Mi amiga Pilar me ha pedido que no escriba sobre los recientes disturbios protagonizados por jóvenes a no ser que aporte algo nuevo. Y lleva ... razón porque está todo dicho y quizá lo mejor sería callarse pero cerrar el pico (en este caso el teclado) no es mi especialidad, así que, aunque he dudado, opinaré sobre el asunto sin importarme no ser original.
Precisamente Pilar y yo trabajábamos, hace unos años, en los centros jóvenes municipales de Logroño y ( salvando las diferencias) también teníamos nuestras pequeñas batallas campales allí. Éramos dos educadoras recién llegadas al barrio y un porcentaje muy pequeño de adolescentes (que es de justicia apuntarlo) se divertía boicoteando nuestro trabajo. No eran actos importantes comparables a los daños ni de la gravedad de los hechos del sábado pasado, pero para ambas suponían un quebradero de cabeza. Por ejemplo, entraban en el local y se llevaban una silla o una mesa, sobre todo para demostrar al grupo de iguales de lo que eran capaces. Al principio llamábamos a los compañeros de la Policía Local, pero eso convertía más trascendente la hazaña.

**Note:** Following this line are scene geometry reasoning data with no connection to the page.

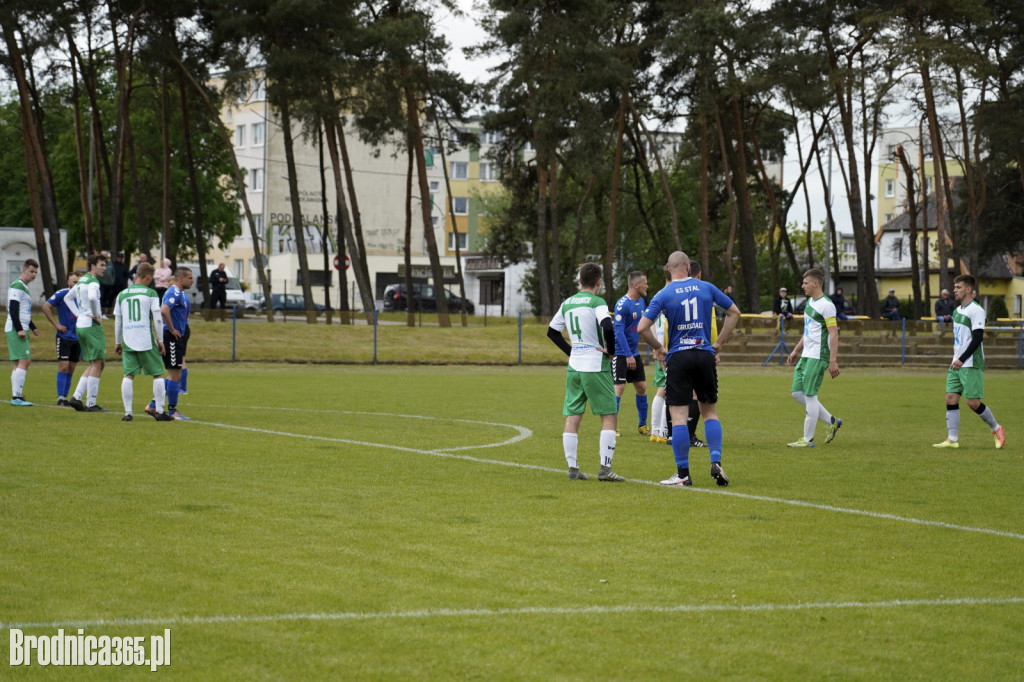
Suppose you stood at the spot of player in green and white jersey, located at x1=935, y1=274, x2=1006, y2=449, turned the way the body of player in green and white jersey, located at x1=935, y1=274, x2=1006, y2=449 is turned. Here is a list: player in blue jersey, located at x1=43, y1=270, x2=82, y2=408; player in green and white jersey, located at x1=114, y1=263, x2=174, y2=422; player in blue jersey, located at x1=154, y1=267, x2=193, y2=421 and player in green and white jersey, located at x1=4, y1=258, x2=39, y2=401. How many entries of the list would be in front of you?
4

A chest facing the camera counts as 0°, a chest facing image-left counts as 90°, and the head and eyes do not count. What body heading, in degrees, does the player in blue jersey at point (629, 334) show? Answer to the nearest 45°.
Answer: approximately 315°

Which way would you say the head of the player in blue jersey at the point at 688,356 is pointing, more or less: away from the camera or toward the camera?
away from the camera

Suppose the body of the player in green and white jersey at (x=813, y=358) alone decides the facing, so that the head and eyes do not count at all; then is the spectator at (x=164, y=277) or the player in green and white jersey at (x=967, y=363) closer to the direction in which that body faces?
the spectator

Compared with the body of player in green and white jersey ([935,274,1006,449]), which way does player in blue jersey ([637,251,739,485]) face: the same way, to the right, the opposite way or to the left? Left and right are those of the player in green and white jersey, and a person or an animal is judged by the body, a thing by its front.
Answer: to the right

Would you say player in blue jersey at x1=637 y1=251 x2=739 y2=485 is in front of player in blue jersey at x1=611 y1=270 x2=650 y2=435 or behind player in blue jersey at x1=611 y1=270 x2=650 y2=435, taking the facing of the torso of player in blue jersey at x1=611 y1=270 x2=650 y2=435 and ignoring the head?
in front

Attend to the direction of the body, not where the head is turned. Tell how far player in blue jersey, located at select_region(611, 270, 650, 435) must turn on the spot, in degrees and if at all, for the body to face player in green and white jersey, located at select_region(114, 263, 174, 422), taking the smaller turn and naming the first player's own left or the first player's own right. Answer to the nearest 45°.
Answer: approximately 135° to the first player's own right

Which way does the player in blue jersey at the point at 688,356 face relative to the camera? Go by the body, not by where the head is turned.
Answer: away from the camera

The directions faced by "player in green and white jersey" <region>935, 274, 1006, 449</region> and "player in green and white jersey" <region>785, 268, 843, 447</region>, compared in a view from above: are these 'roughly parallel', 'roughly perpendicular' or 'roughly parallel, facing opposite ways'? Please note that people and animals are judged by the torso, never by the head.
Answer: roughly parallel

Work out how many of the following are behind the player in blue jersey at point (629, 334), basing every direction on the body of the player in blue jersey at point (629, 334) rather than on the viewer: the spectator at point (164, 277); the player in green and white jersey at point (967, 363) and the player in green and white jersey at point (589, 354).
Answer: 1

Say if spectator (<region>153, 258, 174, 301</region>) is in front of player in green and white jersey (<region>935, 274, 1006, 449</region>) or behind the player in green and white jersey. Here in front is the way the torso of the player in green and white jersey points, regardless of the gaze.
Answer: in front

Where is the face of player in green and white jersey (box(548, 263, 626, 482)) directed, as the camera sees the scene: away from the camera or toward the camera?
away from the camera

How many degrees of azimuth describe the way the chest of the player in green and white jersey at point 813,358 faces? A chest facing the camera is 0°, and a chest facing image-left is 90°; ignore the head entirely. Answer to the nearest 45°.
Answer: approximately 90°

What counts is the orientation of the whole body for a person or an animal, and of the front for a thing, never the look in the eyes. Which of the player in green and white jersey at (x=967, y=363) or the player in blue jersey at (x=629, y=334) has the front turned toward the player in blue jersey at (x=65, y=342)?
the player in green and white jersey

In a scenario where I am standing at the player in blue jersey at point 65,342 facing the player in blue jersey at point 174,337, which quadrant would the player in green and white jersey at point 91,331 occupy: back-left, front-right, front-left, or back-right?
front-right
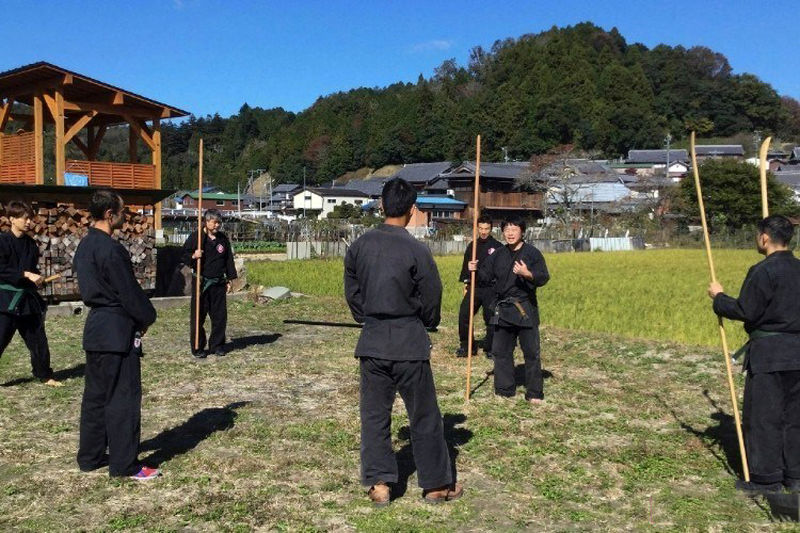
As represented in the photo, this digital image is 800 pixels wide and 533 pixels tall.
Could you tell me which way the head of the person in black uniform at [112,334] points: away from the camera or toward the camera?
away from the camera

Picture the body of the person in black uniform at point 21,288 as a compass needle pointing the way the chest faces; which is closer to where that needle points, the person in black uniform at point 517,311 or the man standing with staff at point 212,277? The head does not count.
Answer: the person in black uniform

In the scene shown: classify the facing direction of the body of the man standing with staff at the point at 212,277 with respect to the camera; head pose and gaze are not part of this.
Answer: toward the camera

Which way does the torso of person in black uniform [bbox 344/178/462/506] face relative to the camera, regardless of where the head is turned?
away from the camera

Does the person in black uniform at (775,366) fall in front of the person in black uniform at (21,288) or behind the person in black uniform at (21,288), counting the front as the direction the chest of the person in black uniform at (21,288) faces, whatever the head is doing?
in front

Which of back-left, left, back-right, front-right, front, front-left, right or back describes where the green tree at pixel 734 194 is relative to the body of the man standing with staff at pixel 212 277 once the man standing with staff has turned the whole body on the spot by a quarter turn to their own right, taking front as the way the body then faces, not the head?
back-right

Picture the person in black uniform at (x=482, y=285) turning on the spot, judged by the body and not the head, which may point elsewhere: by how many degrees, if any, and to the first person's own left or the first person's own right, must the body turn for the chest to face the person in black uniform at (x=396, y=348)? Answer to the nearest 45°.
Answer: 0° — they already face them

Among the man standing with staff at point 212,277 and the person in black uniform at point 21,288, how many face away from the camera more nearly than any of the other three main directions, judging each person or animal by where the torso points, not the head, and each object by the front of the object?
0

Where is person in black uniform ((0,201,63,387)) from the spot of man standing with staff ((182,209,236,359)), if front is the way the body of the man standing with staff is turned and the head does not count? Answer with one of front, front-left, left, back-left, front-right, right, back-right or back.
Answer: front-right

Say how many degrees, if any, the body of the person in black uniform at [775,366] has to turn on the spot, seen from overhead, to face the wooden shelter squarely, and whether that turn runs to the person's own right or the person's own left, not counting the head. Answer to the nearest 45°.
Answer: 0° — they already face it

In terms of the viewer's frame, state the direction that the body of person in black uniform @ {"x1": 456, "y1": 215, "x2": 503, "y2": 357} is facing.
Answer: toward the camera

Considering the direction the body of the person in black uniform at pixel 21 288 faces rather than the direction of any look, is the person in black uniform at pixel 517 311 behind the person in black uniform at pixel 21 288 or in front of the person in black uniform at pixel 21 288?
in front

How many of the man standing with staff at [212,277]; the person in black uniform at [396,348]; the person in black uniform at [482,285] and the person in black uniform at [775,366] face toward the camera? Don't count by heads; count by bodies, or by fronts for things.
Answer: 2

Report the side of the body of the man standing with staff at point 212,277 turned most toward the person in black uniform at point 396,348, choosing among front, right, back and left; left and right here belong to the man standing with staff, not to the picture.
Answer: front

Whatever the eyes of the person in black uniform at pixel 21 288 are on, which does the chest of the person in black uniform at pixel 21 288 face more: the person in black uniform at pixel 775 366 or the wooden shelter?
the person in black uniform

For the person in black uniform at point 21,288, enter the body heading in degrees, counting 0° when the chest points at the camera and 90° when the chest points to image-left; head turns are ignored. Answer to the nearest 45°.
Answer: approximately 315°
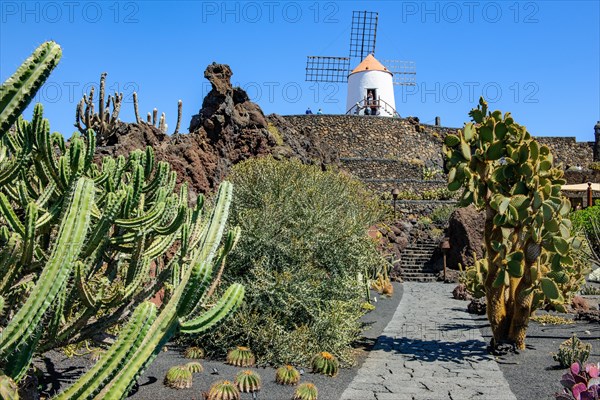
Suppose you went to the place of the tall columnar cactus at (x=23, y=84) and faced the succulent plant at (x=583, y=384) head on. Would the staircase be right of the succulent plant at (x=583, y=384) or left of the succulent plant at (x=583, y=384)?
left

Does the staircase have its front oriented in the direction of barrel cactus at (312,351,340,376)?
yes

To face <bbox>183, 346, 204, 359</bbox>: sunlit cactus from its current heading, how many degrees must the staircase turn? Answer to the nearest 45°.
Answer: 0° — it already faces it

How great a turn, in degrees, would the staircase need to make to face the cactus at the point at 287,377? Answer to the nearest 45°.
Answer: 0° — it already faces it

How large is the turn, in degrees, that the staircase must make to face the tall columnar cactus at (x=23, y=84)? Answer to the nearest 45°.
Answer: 0° — it already faces it

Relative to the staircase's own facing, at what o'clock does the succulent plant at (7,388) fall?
The succulent plant is roughly at 12 o'clock from the staircase.

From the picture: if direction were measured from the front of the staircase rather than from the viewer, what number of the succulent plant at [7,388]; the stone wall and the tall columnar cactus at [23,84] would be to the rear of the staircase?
1

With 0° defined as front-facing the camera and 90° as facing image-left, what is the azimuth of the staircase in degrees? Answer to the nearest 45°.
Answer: approximately 0°

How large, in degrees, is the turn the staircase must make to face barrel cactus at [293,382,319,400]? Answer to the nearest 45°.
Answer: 0° — it already faces it

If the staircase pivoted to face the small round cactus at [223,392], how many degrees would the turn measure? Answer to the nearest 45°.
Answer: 0° — it already faces it

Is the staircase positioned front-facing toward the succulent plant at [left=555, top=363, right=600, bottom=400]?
yes
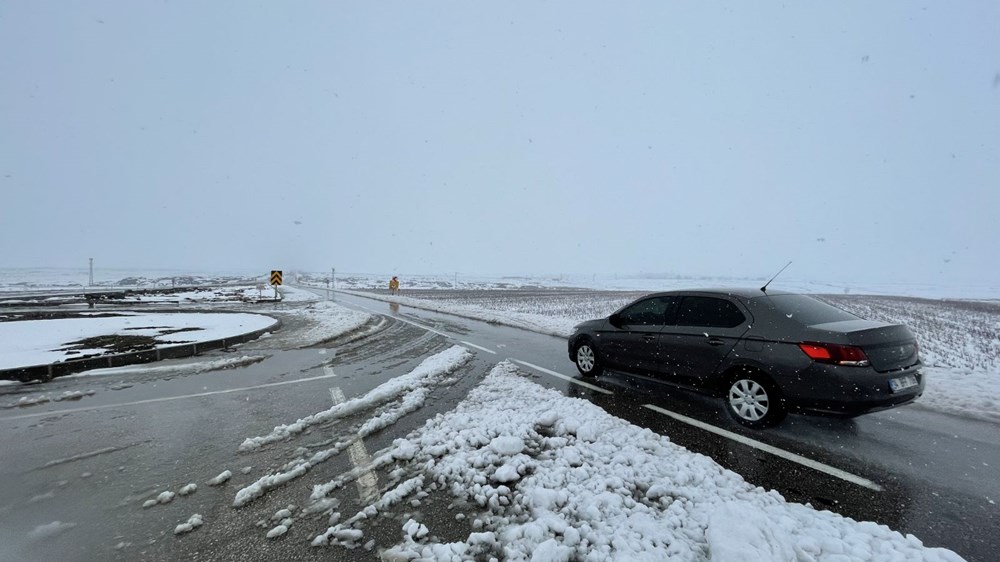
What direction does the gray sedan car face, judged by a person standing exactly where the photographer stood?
facing away from the viewer and to the left of the viewer

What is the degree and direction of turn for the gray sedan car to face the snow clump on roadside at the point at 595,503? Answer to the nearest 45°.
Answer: approximately 90° to its left

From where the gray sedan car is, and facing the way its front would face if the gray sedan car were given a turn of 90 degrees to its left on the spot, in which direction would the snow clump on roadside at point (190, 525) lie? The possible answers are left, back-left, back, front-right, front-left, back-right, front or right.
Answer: front
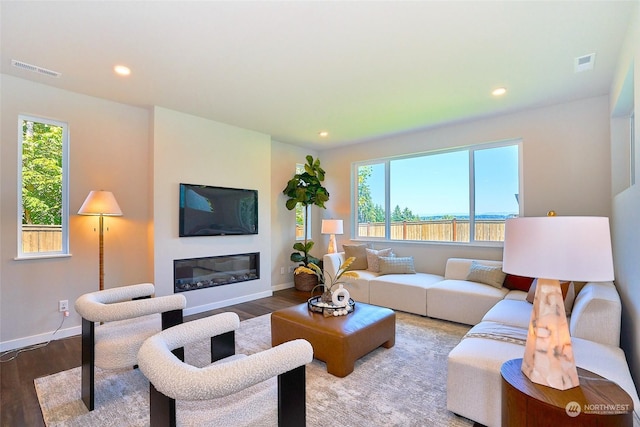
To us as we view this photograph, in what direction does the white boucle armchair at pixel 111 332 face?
facing away from the viewer and to the right of the viewer

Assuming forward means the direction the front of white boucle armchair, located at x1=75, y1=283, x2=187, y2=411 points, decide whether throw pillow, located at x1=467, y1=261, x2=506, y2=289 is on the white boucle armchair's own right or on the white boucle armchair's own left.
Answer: on the white boucle armchair's own right

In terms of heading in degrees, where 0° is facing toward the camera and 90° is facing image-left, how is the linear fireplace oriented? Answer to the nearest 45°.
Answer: approximately 315°

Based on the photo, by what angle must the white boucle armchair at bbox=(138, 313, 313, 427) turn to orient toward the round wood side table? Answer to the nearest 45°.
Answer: approximately 45° to its right

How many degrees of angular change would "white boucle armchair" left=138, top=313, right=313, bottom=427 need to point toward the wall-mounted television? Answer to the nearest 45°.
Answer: approximately 45° to its left

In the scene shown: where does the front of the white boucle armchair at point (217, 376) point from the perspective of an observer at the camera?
facing away from the viewer and to the right of the viewer
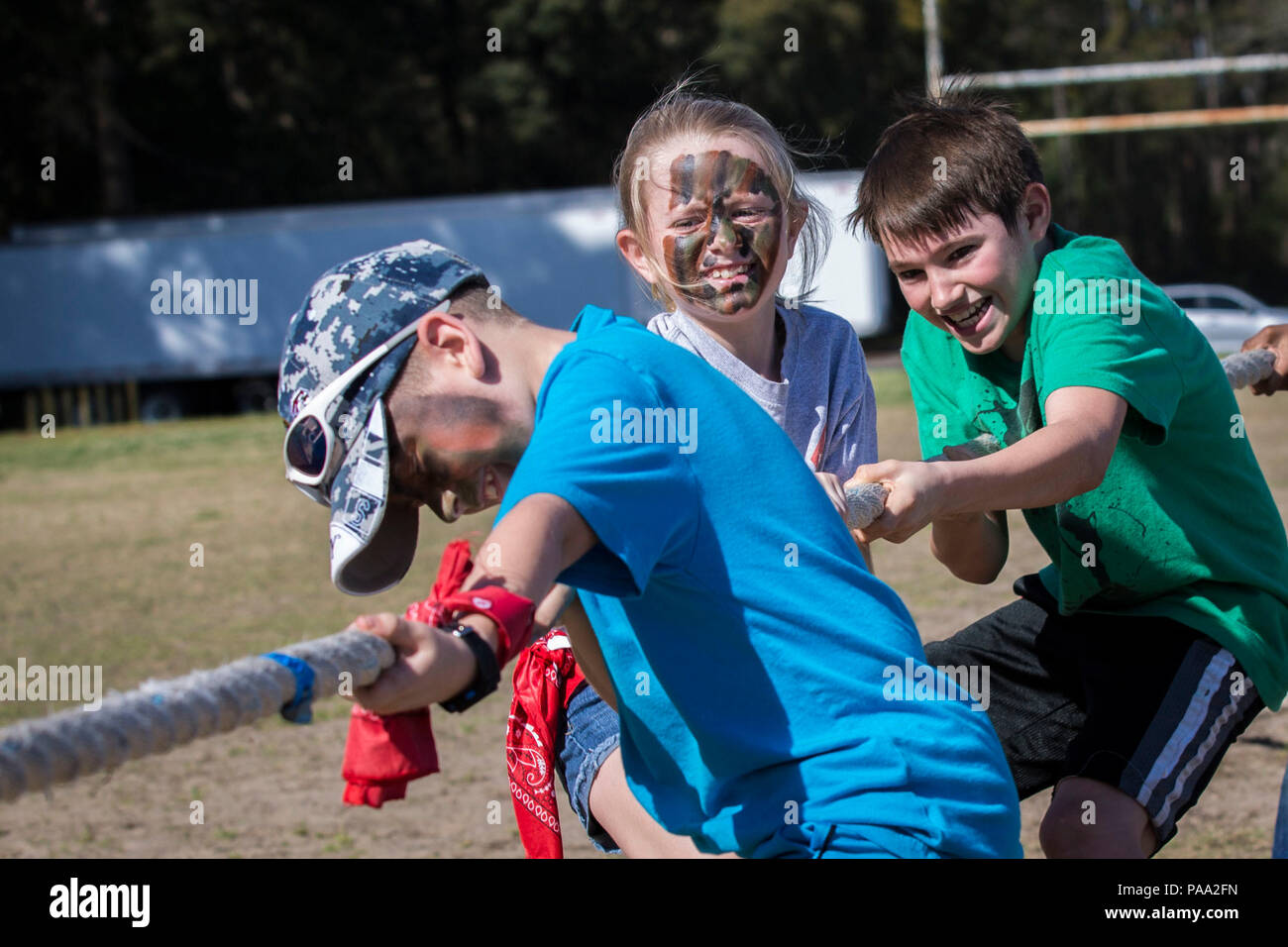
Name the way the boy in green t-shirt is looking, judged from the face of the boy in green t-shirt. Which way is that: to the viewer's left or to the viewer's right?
to the viewer's left

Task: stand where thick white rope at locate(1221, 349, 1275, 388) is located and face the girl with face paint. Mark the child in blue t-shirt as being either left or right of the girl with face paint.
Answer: left

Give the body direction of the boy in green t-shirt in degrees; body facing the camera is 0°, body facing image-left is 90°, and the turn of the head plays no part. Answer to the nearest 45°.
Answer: approximately 45°

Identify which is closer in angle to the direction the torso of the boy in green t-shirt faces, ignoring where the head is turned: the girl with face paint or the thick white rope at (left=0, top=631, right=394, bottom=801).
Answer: the thick white rope

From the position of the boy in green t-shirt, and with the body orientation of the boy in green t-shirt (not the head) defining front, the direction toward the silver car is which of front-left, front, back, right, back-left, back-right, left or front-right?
back-right

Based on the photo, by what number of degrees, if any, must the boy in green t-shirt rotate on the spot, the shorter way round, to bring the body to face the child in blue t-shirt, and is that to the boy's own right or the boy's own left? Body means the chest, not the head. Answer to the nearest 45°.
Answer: approximately 45° to the boy's own left
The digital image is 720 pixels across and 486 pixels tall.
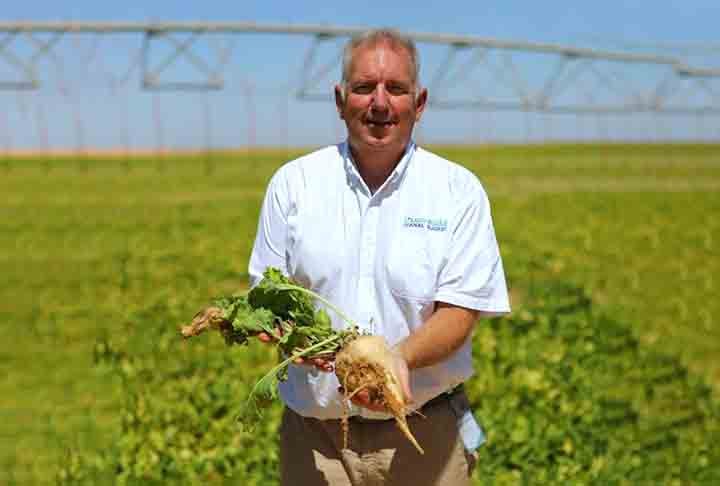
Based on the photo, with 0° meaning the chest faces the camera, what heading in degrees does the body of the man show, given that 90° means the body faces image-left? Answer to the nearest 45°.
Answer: approximately 0°
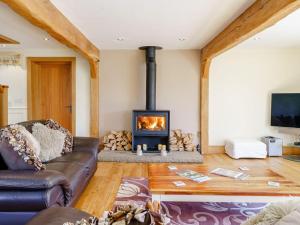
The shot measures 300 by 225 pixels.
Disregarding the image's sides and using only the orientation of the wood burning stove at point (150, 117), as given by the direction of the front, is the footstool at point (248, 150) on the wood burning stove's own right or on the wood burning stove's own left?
on the wood burning stove's own left

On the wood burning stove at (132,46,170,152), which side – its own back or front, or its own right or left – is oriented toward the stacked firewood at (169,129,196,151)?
left

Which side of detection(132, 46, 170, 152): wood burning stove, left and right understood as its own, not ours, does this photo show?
front

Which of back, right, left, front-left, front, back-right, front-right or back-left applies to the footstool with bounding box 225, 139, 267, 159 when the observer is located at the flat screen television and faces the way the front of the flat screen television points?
front-right

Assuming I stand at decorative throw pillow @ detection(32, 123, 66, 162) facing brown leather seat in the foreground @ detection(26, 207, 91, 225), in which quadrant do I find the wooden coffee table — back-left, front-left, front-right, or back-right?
front-left

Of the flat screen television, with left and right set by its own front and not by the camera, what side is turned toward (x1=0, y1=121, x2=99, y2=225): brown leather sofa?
front

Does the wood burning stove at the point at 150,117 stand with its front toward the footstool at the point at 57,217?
yes

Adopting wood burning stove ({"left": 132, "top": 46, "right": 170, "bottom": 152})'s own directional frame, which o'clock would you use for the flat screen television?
The flat screen television is roughly at 9 o'clock from the wood burning stove.

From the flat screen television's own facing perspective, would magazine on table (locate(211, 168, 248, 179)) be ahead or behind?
ahead

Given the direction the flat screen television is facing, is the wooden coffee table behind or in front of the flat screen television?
in front

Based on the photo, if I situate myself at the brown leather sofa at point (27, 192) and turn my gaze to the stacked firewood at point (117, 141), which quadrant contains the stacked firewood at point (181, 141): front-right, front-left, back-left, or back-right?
front-right
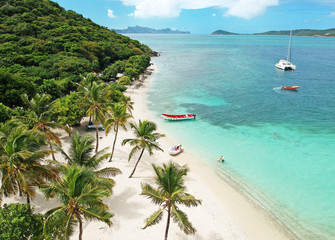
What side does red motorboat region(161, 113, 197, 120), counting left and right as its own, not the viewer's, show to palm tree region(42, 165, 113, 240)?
left

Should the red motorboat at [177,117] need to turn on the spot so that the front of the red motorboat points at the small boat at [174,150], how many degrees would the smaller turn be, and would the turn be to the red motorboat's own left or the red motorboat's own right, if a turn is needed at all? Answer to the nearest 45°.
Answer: approximately 90° to the red motorboat's own left

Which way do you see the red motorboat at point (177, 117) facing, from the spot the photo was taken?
facing to the left of the viewer

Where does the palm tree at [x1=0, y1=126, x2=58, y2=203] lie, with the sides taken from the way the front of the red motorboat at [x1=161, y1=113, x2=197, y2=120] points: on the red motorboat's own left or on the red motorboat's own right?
on the red motorboat's own left
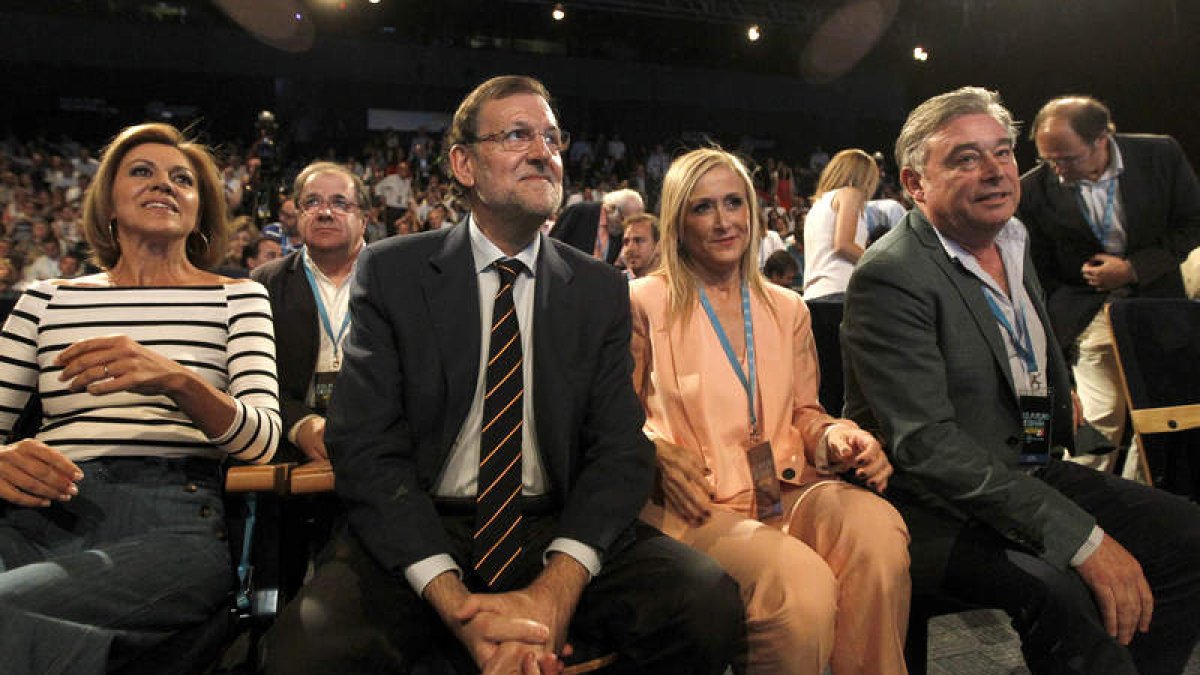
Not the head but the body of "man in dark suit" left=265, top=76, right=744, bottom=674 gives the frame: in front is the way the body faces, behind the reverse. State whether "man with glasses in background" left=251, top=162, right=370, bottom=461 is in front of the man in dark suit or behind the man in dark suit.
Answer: behind

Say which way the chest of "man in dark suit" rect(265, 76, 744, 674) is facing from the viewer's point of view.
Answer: toward the camera

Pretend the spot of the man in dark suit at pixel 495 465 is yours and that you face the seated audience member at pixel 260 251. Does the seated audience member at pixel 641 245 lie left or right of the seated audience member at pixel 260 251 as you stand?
right

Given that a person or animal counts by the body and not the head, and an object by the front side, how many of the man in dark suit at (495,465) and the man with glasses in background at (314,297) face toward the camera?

Una de esas veces nos robaron el tablón de anuncios del hall de la entrada y, como era habitual, no tardó mucho en llegar a nuestros oídos el nombre del autor. En esa ocasión cambiamos de estrategia y no llamamos a la Policía; se nos ocurrió ir al centro educativo en el que el chico estaba estudiando. En el instituto nos identificamos como personal municipal y tuvimos la suerte de que el profesor o profesora permitió que saliera un momento. La cara del aprendiz de ladrón cuando nos vio era indescriptible. Nos sentamos una a cada lado y en voz baja, para que nadie nos oyera, le hicimos saber nuestras intenciones, que no queríamos que aquella gamberrada le perjudicara, así que tenia que reparar el daño y asunto cerrado. Realmente no le dijimos gran cosa pero lo que funcionó fue la distancia corta, que nos hubiéramos molestado en ir hasta allí. El caso es que devolvió el tablón y a partir de ese día no tuvimos problemas con él. Además, poco a poco, dejó de ser divertido ir a montarla cada tarde al centro joven. Por supuesto, mi compañera y yo lo hemos visto de vez en cuando por la calle Laurel y nos ha saludado con cariño. Y aunque lo parezca no deseo dar lecciones ni recomendaciones ya que en la educación son muchos los que opinan y pocos los que realmente son competentes en la materia. Sin embargo, creo que esta pequeña anécdota puede servir para reflexionar sobre la importancia de la distancia corta con los adolescentes. Sobre todo ahora que la mayoría de los mensajes que reciben vienen de distancias muy largas y que, en muchos casos, se aprovechan de la inocencia y la ingenuidad propias de esas edades para hacerles portavoces de ideas políticas antidemocráticas. Así que se me ocurre que lo único que tenemos las familias y los maestros es la distancia corta. No sería justo si no resaltara, además, que por los centros jóvenes pasaban cada tarde más de 100 chicos y chicas y tan solo dos o tres se saltaban las normas. Según esta proporción, la inmensa mayoría de la juventud cumple las normas, se pone la mascarilla y se recluye en casa a su hora. Pero ese ejército de muchachos y muchachas no abrirán nunca el telediario. Ah, y dicho sea de paso, estoy segura de que mí amiga Pilar coincide conmigo.